Take the case of 17-year-old Neel (name changed to protect identity). He reported feelings of self-doubt, saying that it was becoming difficult for him to express himself fully due to the constant condescension suffered at the hands of his girlfriend, a year older.
When the researchers asked the respondents how common situations in which "the partner will not let them do things with other people such as talking, going out with them, making friends, etc, were, 25 per cent responded saying 'rarely', 12 per cent said 'sometimes' and 19 per cent said 'often'. A high 28 per cent said 'often' when asked how regularly would a partner blame them for bad things happening in the abuser's life. Controlling and possessive behaviour were reported as often in 17 per cent cases and sometimes in 28 per cent cases.
Social media has also played havoc in the young dating life with nasty posts about partners becoming an increasing form of abuse. Clinical psychologist Hvovi Bhagwagar says she even sees instances in which youngsters shun their partners if the other has so much as more likes for a post than theirs on social media.
Dr Seema Hingoranny, Psychologist
Reaching out for help
According to the report, when the participants were asked about the causes for abuse/violence in a relationship, the following reasons were obtained: a) abusers believe they have the right to behave that way [68% of the early adults believed so]; b) abusers think they are entitled to all of their partners' attention, affection, loyalty and time [48% of early adults]; c) abuser is depressed, anxious or themselves traumatised [late adolescent (58%); early adults (46%)]; d) abuser witnesses or experiences abuse/violence at home [ late adolescent (54%); early adults (46%)].
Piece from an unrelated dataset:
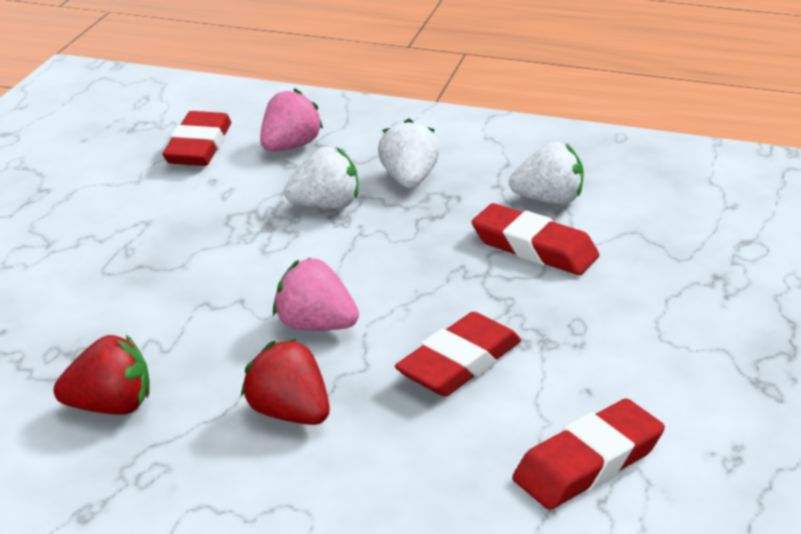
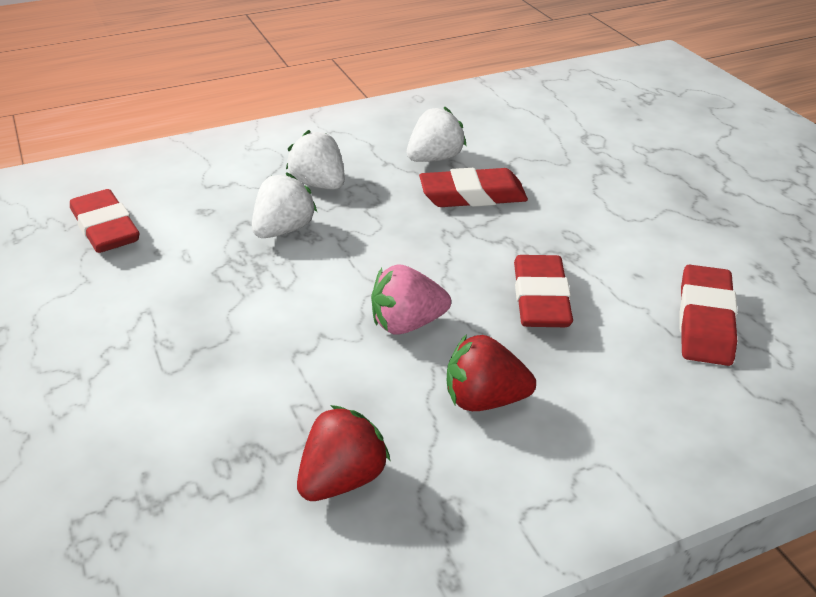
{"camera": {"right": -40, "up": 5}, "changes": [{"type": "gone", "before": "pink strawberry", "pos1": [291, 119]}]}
Dr Zirak Marker, child and adolescent psychiatrist and advisor at Mpower, says, "Incidents of abuse in dating, more or less depend on substance abuse, which has become common among teenagers. This abuse does lead to a change of personality, which then could pave the way to emotions such as possessiveness about the partner, being obsessive about the relationship, suspicion, jealousy and impulsiveness among others. We have observed impulsive suicide attempts, cutting marks on hands, carving names of their partners on the body, etc."
Those suffering in such relationships said they were scared of divulging details, afraid that their family and friends wouldn't understand, and worse, they were afraid of the abuser's reaction. What the group from Nirmala Niketan found shocking was that the victim continued to care about the abuser "hoping that s/he would be able to change the abuser's behaviour". They would also often blame themselves for the situation. The resultant feelings of loneliness (56%) within the relationship and suicidal feeling (72%) were high. While the respondents would still consult friends in such cases, parents and adults were rarely, if ever, reached out to.
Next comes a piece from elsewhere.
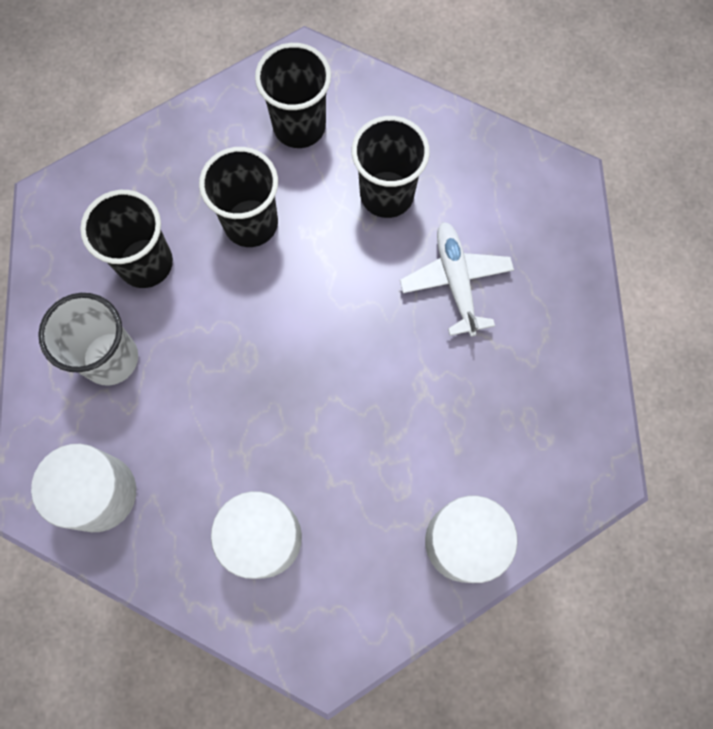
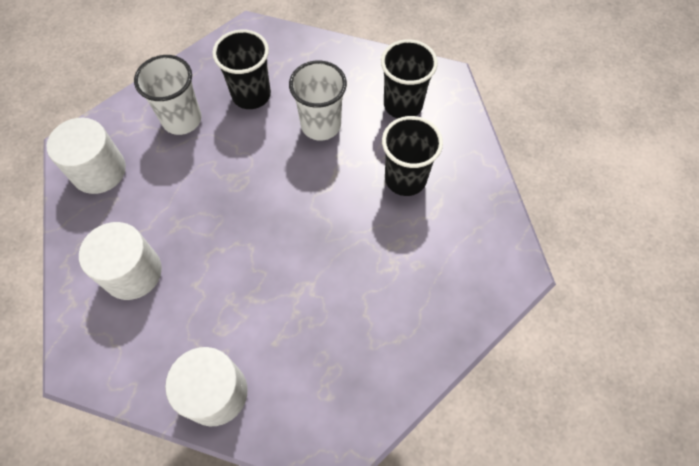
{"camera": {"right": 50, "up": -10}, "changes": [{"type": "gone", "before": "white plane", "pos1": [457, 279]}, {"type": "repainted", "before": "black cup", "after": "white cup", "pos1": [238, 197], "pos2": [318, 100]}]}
Dr Kamini Rege, head, department of human development at Nirmala Niketan, says, "The findings of the research are a compelling call for help from an overwhelming majority of teens who state that physical and verbal abuse is a serious issue for their generation. Early prevention programmes, which would involve talking to teenagers more openly and engaging with them to understand what's happening in their life so that intervention can occur at an early stage, may be beneficial at the middle school level, ensuring these students establish an early knowledge base, allowing them to form better and healthy dating relationships." She adds that prevention programmes could be modified to incorporate parent education. "Parents are highly influential in an adolescent's development and can be an excellent source of teen dating prevention."
Psychologist Dr Seema Hingorany explains that in the early adult stage, emotional maturity is not well-developed. "Most teenagers are dating because their peers are. In most cases, they look for validation from their dating partners and when it is lost, their self-esteem drops. This leads to psychological effects such as staying aloof, losing interest in things and, in some cases, even self-harm."